Taxation du capital et charge fiscale excédentaire :
une illustration graphique
Le
graphique 1, tirée du modèle de Oates et Schwab (1991), va nous
permettre d'illustrer ce résultat en prenant soin toutefois de noter que
cette illustration graphique est réalisée en équilibre
partiel (et non plus général). Cela pose un certain nombre de
problèmes en terme d'incidence que nous développerons plus loin.
Sur cette figure, apparaissent l'offre et la demande de capital dans un pays
donné. L'offre est parfaitement élastique car aucun pays n'a la
possibilité d'influer sur le retour net sur investissement, r
(concurrence fiscale pure et parfaite) et la courbe de demande est
décroissante car, par hypothèse, le rendement marginal du capital
est décroissant.
On suppose qu'initialement le pays en question décide de ne pas taxer le
capital. Le stock de capital est alors égal à K* et il est
déterminé, à l'équilibre, par la règle
d'égalisation de la productivité marginale du capital et de son
coût, r.

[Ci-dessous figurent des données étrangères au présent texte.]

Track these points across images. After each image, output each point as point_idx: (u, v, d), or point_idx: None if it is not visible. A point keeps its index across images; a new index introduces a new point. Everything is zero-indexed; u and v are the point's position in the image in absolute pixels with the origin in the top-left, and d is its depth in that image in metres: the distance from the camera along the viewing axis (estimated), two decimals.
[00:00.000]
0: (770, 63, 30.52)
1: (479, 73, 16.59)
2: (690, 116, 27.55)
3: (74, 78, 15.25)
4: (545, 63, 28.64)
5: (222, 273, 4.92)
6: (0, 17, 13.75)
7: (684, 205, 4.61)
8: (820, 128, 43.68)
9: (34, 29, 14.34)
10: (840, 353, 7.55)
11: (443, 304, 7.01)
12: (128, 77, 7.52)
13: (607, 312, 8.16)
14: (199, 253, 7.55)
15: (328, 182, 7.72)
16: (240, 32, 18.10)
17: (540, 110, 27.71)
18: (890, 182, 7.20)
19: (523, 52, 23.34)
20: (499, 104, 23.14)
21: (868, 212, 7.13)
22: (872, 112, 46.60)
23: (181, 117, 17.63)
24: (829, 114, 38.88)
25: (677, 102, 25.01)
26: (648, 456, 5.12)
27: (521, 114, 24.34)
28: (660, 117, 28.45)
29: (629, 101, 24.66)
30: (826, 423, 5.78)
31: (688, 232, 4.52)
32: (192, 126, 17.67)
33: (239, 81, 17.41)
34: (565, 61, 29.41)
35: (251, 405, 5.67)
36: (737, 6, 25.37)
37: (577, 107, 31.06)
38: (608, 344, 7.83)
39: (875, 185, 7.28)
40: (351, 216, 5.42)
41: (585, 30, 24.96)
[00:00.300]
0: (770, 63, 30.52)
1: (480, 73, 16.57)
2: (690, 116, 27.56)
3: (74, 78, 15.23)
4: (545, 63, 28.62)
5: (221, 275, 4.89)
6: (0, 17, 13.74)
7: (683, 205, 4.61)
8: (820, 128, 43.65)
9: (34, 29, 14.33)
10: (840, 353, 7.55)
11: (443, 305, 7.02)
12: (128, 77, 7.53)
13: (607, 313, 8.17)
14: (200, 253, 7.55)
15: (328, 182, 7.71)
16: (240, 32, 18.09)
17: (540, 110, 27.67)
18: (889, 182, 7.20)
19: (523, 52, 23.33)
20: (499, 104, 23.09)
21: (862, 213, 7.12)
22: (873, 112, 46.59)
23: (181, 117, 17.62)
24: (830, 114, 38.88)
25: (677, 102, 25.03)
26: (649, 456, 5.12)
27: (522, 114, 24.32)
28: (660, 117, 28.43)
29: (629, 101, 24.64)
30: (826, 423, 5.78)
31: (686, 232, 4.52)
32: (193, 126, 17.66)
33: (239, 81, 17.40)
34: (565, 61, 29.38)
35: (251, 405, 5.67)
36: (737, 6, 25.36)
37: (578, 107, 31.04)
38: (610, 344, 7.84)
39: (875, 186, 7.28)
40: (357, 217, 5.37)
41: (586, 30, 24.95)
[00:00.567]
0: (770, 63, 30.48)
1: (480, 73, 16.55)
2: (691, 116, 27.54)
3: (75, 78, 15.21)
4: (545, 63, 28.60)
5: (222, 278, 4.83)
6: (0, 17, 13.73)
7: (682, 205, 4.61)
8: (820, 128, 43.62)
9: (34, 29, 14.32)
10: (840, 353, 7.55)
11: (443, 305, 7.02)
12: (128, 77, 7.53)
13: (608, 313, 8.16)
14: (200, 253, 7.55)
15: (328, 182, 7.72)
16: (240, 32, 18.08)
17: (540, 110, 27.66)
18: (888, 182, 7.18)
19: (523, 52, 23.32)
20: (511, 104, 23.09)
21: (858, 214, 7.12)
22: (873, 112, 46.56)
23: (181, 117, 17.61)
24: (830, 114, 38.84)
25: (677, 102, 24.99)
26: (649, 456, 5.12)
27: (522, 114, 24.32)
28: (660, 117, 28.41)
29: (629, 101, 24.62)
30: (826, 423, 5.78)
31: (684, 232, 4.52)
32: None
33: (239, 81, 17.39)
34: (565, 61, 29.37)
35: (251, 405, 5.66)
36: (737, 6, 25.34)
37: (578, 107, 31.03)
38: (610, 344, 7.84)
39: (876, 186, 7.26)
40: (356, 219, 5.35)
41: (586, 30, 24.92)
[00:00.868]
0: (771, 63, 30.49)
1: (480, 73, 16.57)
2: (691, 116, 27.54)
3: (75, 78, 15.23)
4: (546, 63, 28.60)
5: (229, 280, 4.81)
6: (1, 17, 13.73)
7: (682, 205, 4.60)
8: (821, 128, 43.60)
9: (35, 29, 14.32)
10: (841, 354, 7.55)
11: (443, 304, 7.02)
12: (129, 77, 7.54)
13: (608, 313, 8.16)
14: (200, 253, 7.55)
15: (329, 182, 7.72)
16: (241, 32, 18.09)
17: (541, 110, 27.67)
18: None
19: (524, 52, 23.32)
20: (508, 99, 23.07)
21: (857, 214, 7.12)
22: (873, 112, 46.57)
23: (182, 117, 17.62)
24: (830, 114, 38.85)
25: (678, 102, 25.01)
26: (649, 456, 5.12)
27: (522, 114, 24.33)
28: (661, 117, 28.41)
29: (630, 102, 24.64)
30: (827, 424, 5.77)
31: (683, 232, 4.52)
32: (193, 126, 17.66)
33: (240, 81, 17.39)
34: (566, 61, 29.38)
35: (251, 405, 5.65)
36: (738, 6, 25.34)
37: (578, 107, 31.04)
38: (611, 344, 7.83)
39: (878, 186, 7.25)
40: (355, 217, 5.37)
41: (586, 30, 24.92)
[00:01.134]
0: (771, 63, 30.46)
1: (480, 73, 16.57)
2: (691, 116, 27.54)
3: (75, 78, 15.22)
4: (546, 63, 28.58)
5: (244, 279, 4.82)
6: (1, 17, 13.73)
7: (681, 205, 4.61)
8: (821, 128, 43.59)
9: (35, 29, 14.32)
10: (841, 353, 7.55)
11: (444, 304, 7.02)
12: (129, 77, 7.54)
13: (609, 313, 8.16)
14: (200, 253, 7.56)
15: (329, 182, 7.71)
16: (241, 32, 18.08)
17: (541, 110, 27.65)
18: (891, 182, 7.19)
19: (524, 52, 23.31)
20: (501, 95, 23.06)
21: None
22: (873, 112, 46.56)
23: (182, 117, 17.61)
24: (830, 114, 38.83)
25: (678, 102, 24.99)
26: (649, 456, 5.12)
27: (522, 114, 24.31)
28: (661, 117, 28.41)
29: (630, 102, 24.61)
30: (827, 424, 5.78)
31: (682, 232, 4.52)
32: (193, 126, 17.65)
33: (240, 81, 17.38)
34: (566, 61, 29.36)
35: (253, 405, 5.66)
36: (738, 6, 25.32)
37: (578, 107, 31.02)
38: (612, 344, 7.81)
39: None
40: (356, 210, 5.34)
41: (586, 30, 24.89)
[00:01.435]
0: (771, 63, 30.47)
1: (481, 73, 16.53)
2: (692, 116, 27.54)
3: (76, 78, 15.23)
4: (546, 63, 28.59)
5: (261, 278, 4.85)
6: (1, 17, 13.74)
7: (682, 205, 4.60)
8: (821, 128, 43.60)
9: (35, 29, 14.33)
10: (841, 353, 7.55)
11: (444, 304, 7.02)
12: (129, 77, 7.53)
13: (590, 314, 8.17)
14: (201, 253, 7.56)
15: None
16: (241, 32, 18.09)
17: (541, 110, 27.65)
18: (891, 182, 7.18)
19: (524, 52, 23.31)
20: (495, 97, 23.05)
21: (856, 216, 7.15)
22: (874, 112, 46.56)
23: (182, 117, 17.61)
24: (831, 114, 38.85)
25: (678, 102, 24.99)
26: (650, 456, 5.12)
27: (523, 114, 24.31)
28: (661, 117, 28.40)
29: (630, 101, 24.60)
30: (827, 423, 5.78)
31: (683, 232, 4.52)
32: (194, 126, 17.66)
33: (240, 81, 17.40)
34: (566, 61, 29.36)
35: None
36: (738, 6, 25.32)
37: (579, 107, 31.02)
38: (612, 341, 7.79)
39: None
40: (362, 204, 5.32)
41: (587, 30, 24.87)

La production de bien privé est alors égale
à la surface abcd (l'intégrale de la productivité
marginale du capital).
Le revenu provenant de la vente de cette production se répartit alors de
la façon suivante : le capital recoit ebcd, soit rK*. Les rendements
d'échelle étant supposés constants, les profits sont nuls
à l'équilibre et en vertu de la règle d'épuisement
du produit, le facteur travail reçoit le résidu, soit abe.

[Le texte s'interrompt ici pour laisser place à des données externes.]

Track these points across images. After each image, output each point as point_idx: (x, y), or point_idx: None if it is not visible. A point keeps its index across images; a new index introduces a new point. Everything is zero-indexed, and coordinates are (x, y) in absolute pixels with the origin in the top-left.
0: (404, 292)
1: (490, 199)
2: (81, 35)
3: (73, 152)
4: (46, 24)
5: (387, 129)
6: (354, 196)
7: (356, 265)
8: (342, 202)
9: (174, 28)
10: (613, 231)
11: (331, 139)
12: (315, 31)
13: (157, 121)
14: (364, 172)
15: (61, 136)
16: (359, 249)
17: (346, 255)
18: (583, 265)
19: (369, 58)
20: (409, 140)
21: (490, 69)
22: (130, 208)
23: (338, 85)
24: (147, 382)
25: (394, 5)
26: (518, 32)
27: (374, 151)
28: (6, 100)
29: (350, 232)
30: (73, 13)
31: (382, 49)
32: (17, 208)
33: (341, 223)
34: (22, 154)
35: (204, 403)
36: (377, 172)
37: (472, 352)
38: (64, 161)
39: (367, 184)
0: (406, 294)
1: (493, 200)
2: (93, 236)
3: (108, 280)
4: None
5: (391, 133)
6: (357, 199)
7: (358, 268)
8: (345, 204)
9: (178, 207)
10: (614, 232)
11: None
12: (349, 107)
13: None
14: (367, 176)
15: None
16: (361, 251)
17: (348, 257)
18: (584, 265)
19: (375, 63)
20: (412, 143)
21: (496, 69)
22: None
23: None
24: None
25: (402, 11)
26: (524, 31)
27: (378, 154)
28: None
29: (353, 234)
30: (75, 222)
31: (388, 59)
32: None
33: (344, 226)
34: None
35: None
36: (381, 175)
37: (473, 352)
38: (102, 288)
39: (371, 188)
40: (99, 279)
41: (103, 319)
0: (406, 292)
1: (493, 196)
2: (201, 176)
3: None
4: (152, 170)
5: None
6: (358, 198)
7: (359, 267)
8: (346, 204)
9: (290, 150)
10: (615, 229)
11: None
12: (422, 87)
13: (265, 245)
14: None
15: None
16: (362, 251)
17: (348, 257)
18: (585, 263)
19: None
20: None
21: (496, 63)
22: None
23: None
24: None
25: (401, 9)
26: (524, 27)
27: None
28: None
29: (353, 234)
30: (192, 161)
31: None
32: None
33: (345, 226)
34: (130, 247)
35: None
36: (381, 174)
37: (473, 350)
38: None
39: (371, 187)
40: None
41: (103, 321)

Si l'on suppose maintenant que ce pays décide de taxer le capital en
prélevant une taxe unitaire égale à t, alors la demande de
capital se déplace vers le bas (fk - t). Le nouvel équilibre
s'établit en K** et la valeur de la production de bien privé
diminue et son montant est égal à aifd. Le revenu du capital
avant impôt est donc égal au revenu net efgd plus les impôts
hige. Le retour net sur investissement diminue donc de la surface gbcf du fait
de l'impôt. Celle-ci est égale au produit de r par la variation du
stock de capital (K* - K**). Les K* - K** unités de capital sont
toutefois investies ailleurs et rapportent donc r dans les autres pays.
Par conséquent, l'impôt sur le capital, bien que taxant ce
facteur, n'a pas d'effet sur les revenus du capital. Comme on va le voir, la
charge fiscale est translatée sur le facteur immobile, le facteur
travail
11(
*
)
. Le salaire
diminue, en effet, des surfaces hige et ibg, soit hibe.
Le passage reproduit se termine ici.